WHAT THE TASK ASKS
Copy the stretch of the honeysuckle removal passage below from "We observed a" through "similar uninvaded habitat.".

SELECTED EXTRACT

We observed a delay in the recovery of the FQI during the first year post-treatment, despite immediate increases in species richness, corresponding with concurrent declines in C_ave. FQI values two years after removal in this study were slightly lower than those calculated after Lonicera morrowii removal in Pennsylvania [35], likely due to the smaller plot size used in this study (4 m² vs. 5 m²). However, C_ave values in removal areas in 2017 were lower than comparable reference sites in the Central Till Plain (e.g., mature upland forest: C_ave = 3.3 [34]), indicating that initial honeysuckle removal treatments at these sites did not completely restore the quality of the understory community to that of a similar uninvaded habitat.

In addition to focusing on Amur honeysuckle, two features of this study set it apart from previous comparisons of the effectiveness of forestry mulching heads and cut-stump treatments for invasive shrub removal and impacts on understory community [12,16]. Namely, we did not apply any sort of follow-up treatment to control regrowth from stumps during the 21-month period following initial removal covered by this study and we specifically separated the effects of mulch deposition from physical effects of the two removal methods. We decided against follow-up foliar herbicide applications in order to inform how initial shrub control treatments would influence the vigor of regrowth and assess the necessity for follow-up treatments. Waiting until the second post-treatment growing season to apply follow-up treatments, typically foliar herbicide applications, is likely to require greater herbicide volumes and time investment due to an increase in the number of resprouting stumps that attain heights 0.5–1.37 m (Figure 3c) or even reach the sapling layer (>1.37 m). This increase in larger honeysuckle individuals corresponded with greater honeysuckle cover in the second year post-treatment, despite steep declines in the number of smaller honeysuckle seedlings. We observed increases in native plant cover and diversity despite invasive shrub cover rebounding quickly, which is consistent with other findings that follow-up treatments do not impact native community recovery in the short term [12].

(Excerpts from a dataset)
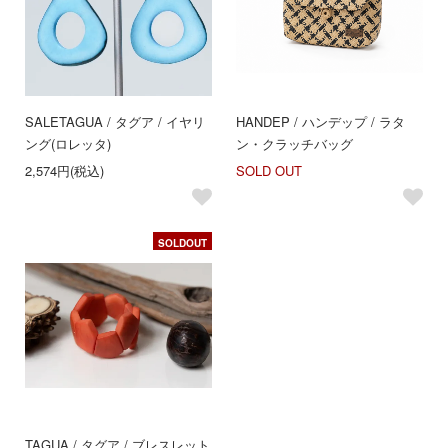
SALE
TAGUA / タグア / イヤリ
HANDEP / ハンデップ / ラタ
ング(ロレッタ)
ン・クラッチバッグ
2,574円(税込)
SOLD OUT
SOLDOUT
TAGUA / タグア / ブレスレット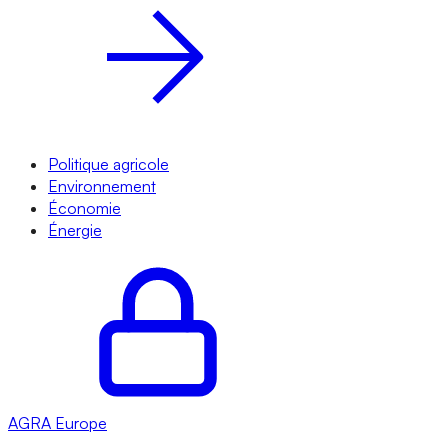
Politique agricole
Environnement
Économie
Énergie
AGRA
Europe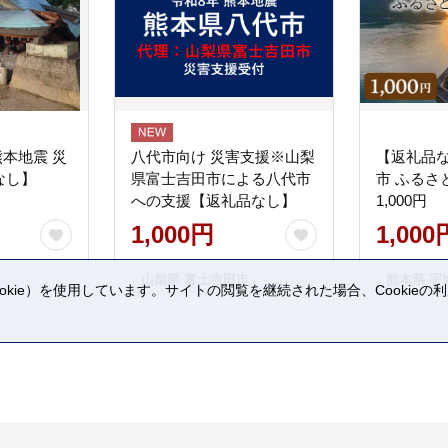
熊本地震 災
八代市向け 災害支援※山梨
【返礼品
なし】
県富士吉田市による八代市
市 ふるさ
への支援【返礼品なし】
1,000円
1,000円
1,000
山梨県 富士吉田市
熊本県 宇
kie）を使用しています。サイトの閲覧を継続された場合、Cookie
。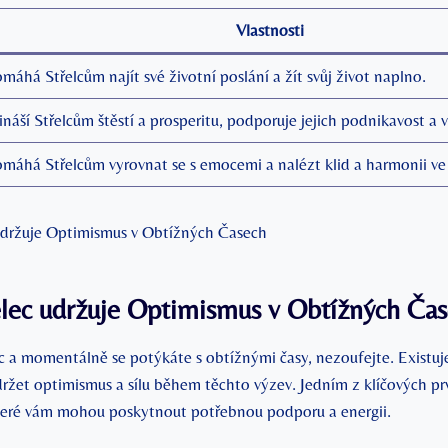
Vlastnosti
máhá Střelcům najít své životní poslání a žít svůj život naplno.
ináší Střelcům štěstí a prosperitu, podporuje jejich podnikavost a v
máhá Střelcům vyrovnat se s emocemi a nalézt klid a harmonii ve 
elec udržuje Optimismus v Obtížných Ča
ec a momentálně se potýkáte s obtížnými časy, nezoufejte. Exist
držet optimismus a sílu během těchto výzev. Jedním z klíčových prv
teré vám mohou poskytnout potřebnou podporu a energii.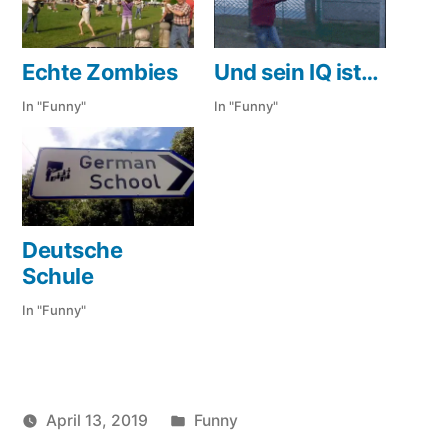
Echte Zombies
Und sein IQ ist…
In "Funny"
In "Funny"
Deutsche
Schule
In "Funny"
Veröffentlicht
April 13, 2019
Funny
Veröffentlicht
in
Schlagwörter: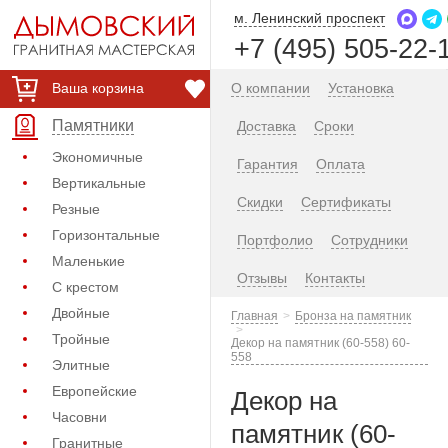
м. Ленинский проспект
+7 (495) 505-22-
Ваша корзина
О компании
Установка
Памятники
Доставка
Сроки
Экономичные
Гарантия
Оплата
Вертикальные
Скидки
Сертификаты
Резные
Горизонтальные
Портфолио
Сотрудники
Маленькие
Отзывы
Контакты
С крестом
Двойные
Главная
Бронза на памятник
Тройные
Декор на памятник (60-558) 60-
558
Элитные
Европейские
Декор на
Часовни
памятник (60-
Гранитные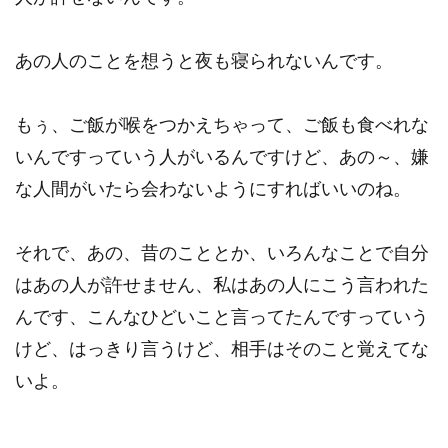
あの人のことを想うと夜も寝られないんです。
もぅ、ご飯が喉をつかえちゃって、ご飯も食べれな
いんですっていう人がいるんですけど、あの～、嫌
な人間がいたら会わないようにすればいいのね。
それで、あの、昔のこととか、いろんなことで自分
はあの人が許せません、私はあの人にこう言われた
んです、こんなひどいこと言ってたんですっていう
けど、はっきり言うけど、相手はそのこと覚えてな
いよ。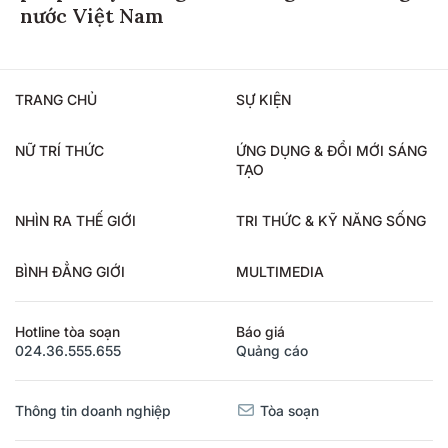
nước Việt Nam
TRANG CHỦ
SỰ KIỆN
NỮ TRÍ THỨC
ỨNG DỤNG & ĐỔI MỚI SÁNG
TẠO
NHÌN RA THẾ GIỚI
TRI THỨC & KỸ NĂNG SỐNG
BÌNH ĐẲNG GIỚI
MULTIMEDIA
Hotline tòa soạn
Báo giá
024.36.555.655
Quảng cáo
Thông tin doanh nghiệp
Tòa soạn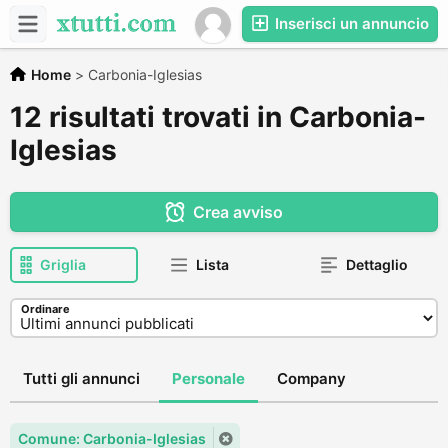
Inserisci un annuncio
Home
>
Carbonia-Iglesias
12 risultati trovati in Carbonia-
Iglesias
Crea avviso
Griglia
Lista
Dettaglio
Ordinare
Tutti gli annunci
Personale
Company
Comune: Carbonia-Iglesias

RESULT
We observed a delay in the recovery of the FQI during the first year post-treatment, despite immediate increases in species richness, corresponding with concurrent declines in C_ave. FQI values two years after removal in this study were slightly lower than those calculated after Lonicera morrowii removal in Pennsylvania [35], likely due to the smaller plot size used in this study (4 m² vs. 5 m²). However, C_ave values in removal areas in 2017 were lower than comparable reference sites in the Central Till Plain (e.g., mature upland forest: C_ave = 3.3 [34]), indicating that initial honeysuckle removal treatments at these sites did not completely restore the quality of the understory community to that of a similar uninvaded habitat.